In the denotational semantics community it was long ago decided that real programming languages are too messy and too much of moving targets for serious theoretical research. As a result, the most popular language is known as Idealised Algol which is a simplified and cleaned-up version of Algol-60 (I'm told Algol-W is the closest implementation).
Now that Perl 6 has a rich operator definition system*, we can look forward to Idealised Perl (IP). IP would be a version of Perl stripped down to only the necessary syntactic building-blocks. Even if much of Perl 6 were implemented in C, it'd be possible to define all the syntax in terms of IP. If you're writing code for maintainability instead of prototyping, using IP as much as possible will ensure a smaller learning curve for non-gurus. IP will be simple enough to actually allow teaching Perl in universities.
IP could be the elegant yet expressive language we all (whether we like Perl or not) wish Perl would be.
* This is, IMO, the only really neat and elegant thing to come out of Perl 6 so far. If operators can be defined to the point where most mathematical formulae are executable, Perl will become a revolutionary tool.
I like Perl. I use Perl often. I also know and use a variety of obtuse languages, including wacky ones like Forth, J, and Haskell, plus more traditional languages such as Python, C++, various BASIC derivatives, etc. In short, I'm not an anti-Perl troll. Blind language advocacy is for newbies.

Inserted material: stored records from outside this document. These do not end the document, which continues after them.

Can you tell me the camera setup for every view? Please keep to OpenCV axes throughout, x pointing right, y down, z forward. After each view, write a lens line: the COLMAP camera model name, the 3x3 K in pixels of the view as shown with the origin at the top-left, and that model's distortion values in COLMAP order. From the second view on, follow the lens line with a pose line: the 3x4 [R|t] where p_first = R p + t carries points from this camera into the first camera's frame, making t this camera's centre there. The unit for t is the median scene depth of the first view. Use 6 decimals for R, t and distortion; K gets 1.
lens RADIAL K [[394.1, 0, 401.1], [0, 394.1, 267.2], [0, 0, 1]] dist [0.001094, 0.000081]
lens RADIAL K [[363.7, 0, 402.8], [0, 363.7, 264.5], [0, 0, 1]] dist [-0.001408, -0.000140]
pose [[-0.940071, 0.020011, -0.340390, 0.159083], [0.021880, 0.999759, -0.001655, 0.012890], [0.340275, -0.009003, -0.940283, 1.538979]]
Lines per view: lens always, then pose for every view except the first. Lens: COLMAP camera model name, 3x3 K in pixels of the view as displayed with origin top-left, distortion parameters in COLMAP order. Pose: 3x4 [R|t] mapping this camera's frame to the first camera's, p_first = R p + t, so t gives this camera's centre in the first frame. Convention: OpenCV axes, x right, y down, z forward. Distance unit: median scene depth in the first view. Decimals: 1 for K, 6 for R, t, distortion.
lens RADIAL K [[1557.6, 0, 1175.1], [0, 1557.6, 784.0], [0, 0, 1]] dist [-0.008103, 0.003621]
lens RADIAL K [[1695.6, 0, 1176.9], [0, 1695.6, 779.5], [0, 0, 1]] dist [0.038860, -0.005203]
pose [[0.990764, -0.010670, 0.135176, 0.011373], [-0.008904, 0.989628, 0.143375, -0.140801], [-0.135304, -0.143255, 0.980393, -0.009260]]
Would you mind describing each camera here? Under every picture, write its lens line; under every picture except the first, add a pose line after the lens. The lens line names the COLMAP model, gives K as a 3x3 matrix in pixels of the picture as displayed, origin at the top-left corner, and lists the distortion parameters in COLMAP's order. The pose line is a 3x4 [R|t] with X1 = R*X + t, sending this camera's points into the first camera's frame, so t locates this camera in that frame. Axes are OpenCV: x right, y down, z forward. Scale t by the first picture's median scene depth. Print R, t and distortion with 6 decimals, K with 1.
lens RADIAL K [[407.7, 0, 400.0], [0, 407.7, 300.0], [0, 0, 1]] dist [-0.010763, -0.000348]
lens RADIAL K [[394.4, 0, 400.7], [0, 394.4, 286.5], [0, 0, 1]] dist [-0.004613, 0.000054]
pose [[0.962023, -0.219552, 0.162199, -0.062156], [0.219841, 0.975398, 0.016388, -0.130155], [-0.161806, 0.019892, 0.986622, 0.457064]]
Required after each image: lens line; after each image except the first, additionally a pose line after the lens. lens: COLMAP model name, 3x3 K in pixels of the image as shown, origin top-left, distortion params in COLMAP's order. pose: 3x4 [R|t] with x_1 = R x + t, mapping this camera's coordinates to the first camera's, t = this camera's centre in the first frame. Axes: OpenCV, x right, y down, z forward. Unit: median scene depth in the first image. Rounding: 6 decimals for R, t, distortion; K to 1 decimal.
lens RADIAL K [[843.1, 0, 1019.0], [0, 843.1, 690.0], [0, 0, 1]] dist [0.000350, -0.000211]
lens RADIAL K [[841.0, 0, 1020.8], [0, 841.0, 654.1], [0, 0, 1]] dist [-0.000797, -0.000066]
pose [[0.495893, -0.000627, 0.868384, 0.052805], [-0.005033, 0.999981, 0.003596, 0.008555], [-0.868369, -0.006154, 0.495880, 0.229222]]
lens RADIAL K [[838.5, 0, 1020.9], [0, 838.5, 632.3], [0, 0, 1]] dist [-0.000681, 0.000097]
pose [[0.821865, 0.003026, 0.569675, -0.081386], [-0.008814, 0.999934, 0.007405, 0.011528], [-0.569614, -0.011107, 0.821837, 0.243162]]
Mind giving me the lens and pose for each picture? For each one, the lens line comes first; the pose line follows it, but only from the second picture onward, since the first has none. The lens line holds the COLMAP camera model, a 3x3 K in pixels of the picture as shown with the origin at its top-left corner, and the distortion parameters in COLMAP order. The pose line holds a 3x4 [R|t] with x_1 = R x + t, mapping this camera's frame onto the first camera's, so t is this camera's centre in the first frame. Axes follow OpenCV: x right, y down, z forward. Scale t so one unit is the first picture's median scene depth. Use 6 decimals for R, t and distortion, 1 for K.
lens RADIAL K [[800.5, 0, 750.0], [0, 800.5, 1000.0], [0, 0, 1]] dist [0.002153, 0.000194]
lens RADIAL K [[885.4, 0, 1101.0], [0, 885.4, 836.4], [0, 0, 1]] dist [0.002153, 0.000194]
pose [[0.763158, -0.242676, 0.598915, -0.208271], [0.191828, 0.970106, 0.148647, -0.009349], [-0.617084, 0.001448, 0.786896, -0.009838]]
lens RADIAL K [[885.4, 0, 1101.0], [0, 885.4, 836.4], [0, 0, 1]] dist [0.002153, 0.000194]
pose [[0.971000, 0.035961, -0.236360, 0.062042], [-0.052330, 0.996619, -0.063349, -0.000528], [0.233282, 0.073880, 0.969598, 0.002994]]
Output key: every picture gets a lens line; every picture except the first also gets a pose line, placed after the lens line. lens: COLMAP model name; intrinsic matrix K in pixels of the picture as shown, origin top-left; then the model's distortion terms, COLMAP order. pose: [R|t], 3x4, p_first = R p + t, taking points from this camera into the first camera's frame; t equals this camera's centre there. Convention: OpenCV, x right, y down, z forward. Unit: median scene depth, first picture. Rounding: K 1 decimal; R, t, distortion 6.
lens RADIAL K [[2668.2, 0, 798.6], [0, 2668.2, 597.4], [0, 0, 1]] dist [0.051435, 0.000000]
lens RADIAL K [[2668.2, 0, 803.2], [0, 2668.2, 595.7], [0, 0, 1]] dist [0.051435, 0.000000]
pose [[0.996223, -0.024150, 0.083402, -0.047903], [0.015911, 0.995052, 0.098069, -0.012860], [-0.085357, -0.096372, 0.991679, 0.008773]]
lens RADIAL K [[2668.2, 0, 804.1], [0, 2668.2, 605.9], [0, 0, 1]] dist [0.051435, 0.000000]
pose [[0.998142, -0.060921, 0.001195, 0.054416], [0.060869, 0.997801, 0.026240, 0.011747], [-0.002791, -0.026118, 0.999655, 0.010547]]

That said, I can't help but think that far too much thought has been put into Perl. One of Perl's real strengths has always been that it wasn't designed up front so much as accreting things have have been proven to work: hashes, formats, regular expressions, dynamic typing, back quoting, evaluation of variables inside strings, and so on. But Perl 6 is getting years of forethought, and all of that forethought is beginning to weigh things down. The old Perl way would have been to say "Look, now we have a simple parameter passing scheme like that one Python, one which has been proven to work." The Perl 6 way is to start with a series of odd little features, then keep modifying them and adding sugar to them until the end result, after a number of iterations of this, ends up being something that looks and works like Python's parameter passing scheme, but takes ten pages of explaining to fully explain,
In short, this is the kind of thinking that begat PL/1 and Ada and other spectacularly complex languages.